Problems ▸
• a. List each distinct dollar amount mentioned in the forum thread about Uber promo codes.
• b. Pick up the forum thread about Uber promo codes where it stops, and carry it on.

Excerpted passage ▸
I have received e-mails saying if someone uses your promo code I would get $10....then e-mails saying it would be $5....today I get an e-mail saying its $10.... what the heck is it?


----------



## pengduck (Sep 26, 2014)

bulabula1 said:


> I have received e-mails saying if someone uses your promo code I would get $10....then e-mails saying it would be $5....today I get an e-mail saying its $10.... what the heck is it?


Uber double talk.


----------



## UberRey (Sep 1, 2014)

bulabula1 said:


> I have received e-mails saying if someone uses your promo code I would get $10....then e-mails saying it would be $5....today I get an e-mail saying its $10.... what the heck is it?


It used to be $5 here. Now it's $10. Though, that's probably a mistake. They meant to change it to $1, I'm sure


----------



## bulabula1 (Oct 9, 2014)

One last question... if someone gets in the car after requesting a ride, but the ride has not started yet, is it too late for them to enter a promo code before the ride starts, such as if this was their 1st time riding and you give them the $20 off promo code for example? thanks


----------



## bigdaddy55 (Sep 20, 2014)

UberRey said:


> I'd rather take the $10 than ride with any of you angry bastages


Hello? Have your wife give you a $30 code. You give it out. Every time someone signs up, she gets $30. Every time you two go somewhere, she requests, you get paid! You're welcome.


----------



## Swed (Jul 20, 2014)

Records provided ▸

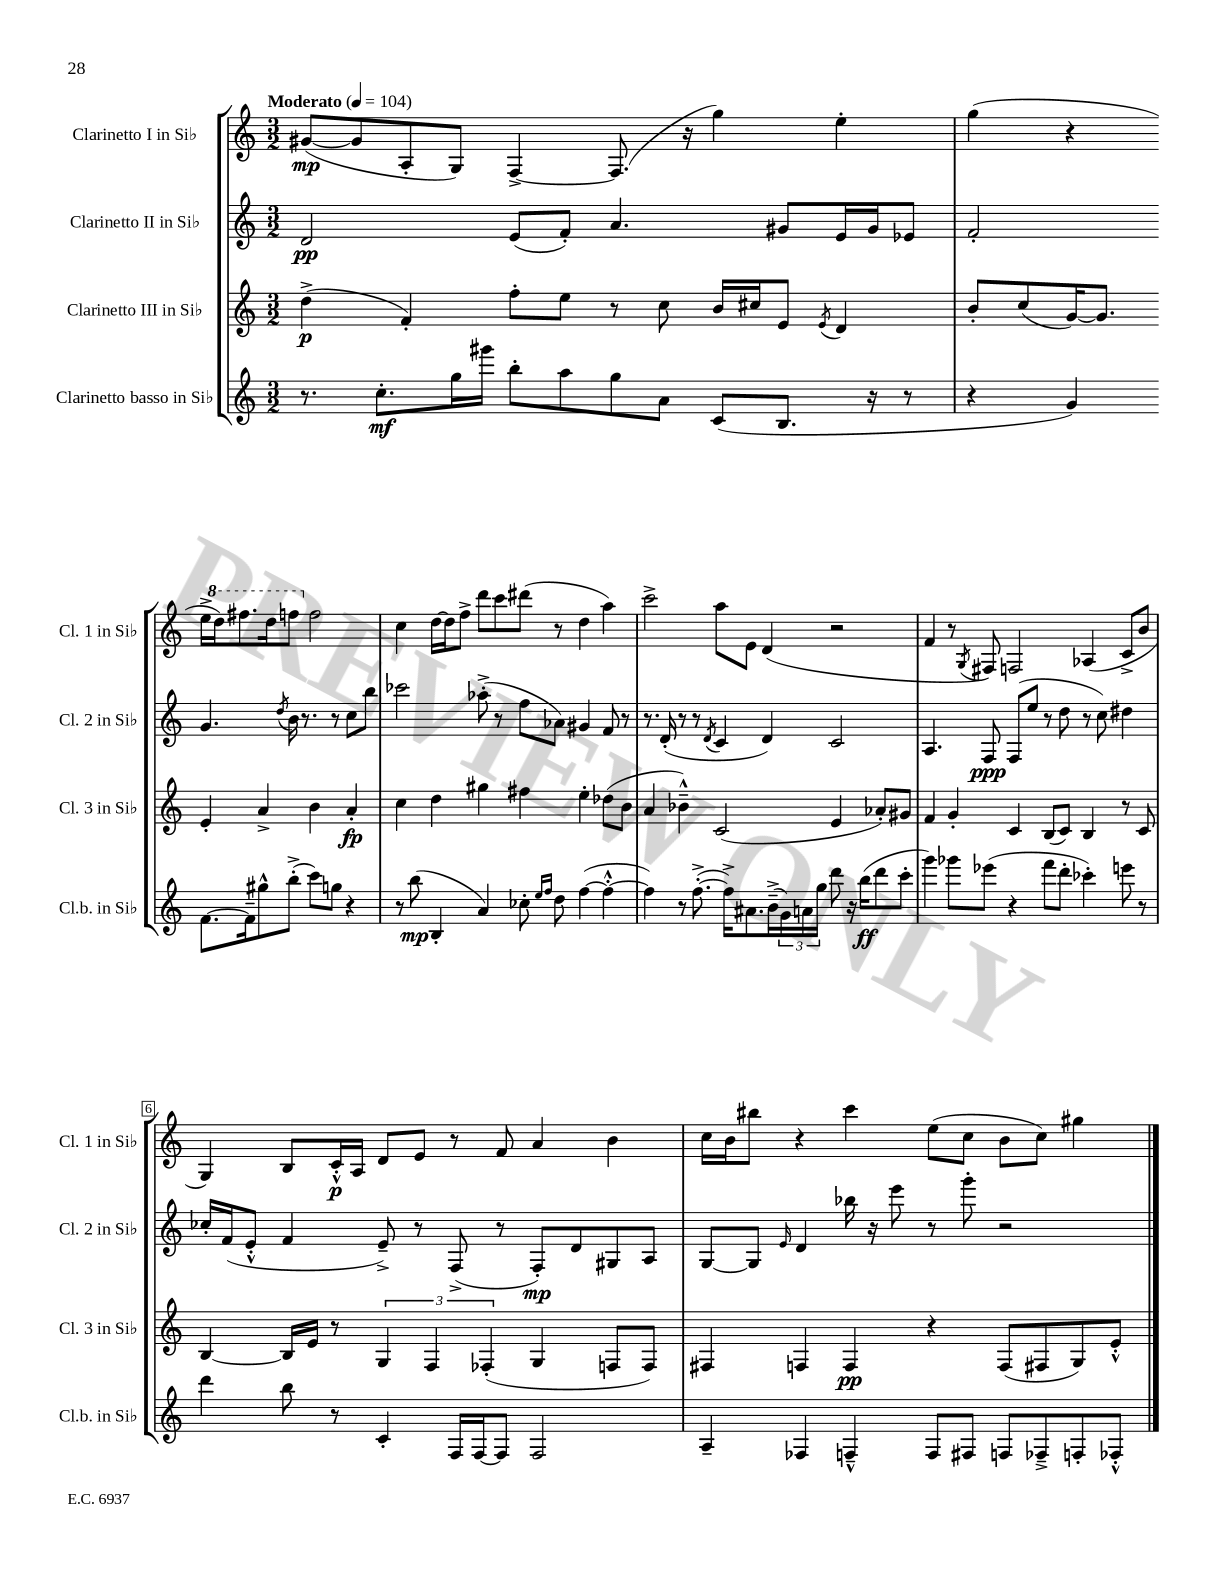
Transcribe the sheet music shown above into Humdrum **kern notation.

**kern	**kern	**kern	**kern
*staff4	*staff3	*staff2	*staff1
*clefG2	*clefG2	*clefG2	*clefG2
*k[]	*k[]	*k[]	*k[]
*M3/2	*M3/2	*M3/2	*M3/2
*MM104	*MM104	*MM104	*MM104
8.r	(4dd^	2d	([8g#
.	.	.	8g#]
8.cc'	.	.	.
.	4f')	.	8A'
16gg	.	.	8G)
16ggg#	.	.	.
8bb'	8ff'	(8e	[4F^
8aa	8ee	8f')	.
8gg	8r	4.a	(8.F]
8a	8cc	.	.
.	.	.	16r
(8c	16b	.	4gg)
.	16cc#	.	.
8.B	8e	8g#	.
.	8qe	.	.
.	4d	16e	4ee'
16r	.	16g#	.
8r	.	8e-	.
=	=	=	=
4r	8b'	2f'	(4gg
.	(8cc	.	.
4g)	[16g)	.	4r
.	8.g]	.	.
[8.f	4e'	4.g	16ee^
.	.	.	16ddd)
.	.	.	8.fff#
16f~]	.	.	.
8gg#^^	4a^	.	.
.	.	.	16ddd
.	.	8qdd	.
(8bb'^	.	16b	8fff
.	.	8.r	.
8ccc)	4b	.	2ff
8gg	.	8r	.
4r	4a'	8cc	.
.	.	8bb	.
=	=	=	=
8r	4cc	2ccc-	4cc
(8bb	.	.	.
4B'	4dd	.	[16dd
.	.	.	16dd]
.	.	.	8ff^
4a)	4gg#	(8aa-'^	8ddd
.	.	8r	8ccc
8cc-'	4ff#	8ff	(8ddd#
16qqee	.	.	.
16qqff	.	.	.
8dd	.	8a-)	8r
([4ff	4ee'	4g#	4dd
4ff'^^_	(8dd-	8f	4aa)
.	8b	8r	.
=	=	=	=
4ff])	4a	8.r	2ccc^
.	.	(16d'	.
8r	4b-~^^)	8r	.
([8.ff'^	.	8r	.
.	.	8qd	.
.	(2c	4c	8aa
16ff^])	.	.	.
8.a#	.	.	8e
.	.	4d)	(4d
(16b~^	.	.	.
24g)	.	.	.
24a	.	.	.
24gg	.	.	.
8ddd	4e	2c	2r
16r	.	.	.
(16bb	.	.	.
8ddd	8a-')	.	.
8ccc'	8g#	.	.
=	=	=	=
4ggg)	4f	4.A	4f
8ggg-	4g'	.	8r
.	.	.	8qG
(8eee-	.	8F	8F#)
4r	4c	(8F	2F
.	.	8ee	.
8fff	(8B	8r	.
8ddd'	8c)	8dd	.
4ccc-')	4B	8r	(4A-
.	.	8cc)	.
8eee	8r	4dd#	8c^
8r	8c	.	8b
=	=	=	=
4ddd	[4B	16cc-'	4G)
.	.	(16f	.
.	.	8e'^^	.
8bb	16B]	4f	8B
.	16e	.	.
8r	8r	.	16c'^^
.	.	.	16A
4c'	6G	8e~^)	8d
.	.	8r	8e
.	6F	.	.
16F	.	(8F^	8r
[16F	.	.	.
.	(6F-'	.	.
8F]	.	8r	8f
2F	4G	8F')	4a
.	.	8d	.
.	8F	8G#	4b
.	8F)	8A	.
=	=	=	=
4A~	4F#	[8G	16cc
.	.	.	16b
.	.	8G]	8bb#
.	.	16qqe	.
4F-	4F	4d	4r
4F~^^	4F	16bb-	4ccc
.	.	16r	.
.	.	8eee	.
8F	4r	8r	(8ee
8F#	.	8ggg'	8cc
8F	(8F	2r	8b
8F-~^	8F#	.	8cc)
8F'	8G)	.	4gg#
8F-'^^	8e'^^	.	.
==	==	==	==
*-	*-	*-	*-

Answers below ▸
• a. $10, $5, $1, $20, $30

• b.
bulabula1 said:


> One last question... if someone gets in the car after requesting a ride, but the ride has not started yet, is it too late for them to enter a promo code before the ride starts, such as if this was their 1st time riding and you give them the $20 off promo code for example? thanks


Yes too late. They need to use the code as they download the app.


----------



## UberSonic (Jul 22, 2014)

Swed said:


> Yes too late. They need to use the code as they download the app.


They can use the code after downloading the app. One thing I have not tried is having a new rider cancel the ride before we start, enter the code, then request again.


----------



## UberRey (Sep 1, 2014)

They can enter the code as you are driving along in the car. It WILL get accepted. I just don't know if it is applied to the current drive or not. If not, they can email Uber and complain that they never got the free first ride that Uber promises. Uber will honor it.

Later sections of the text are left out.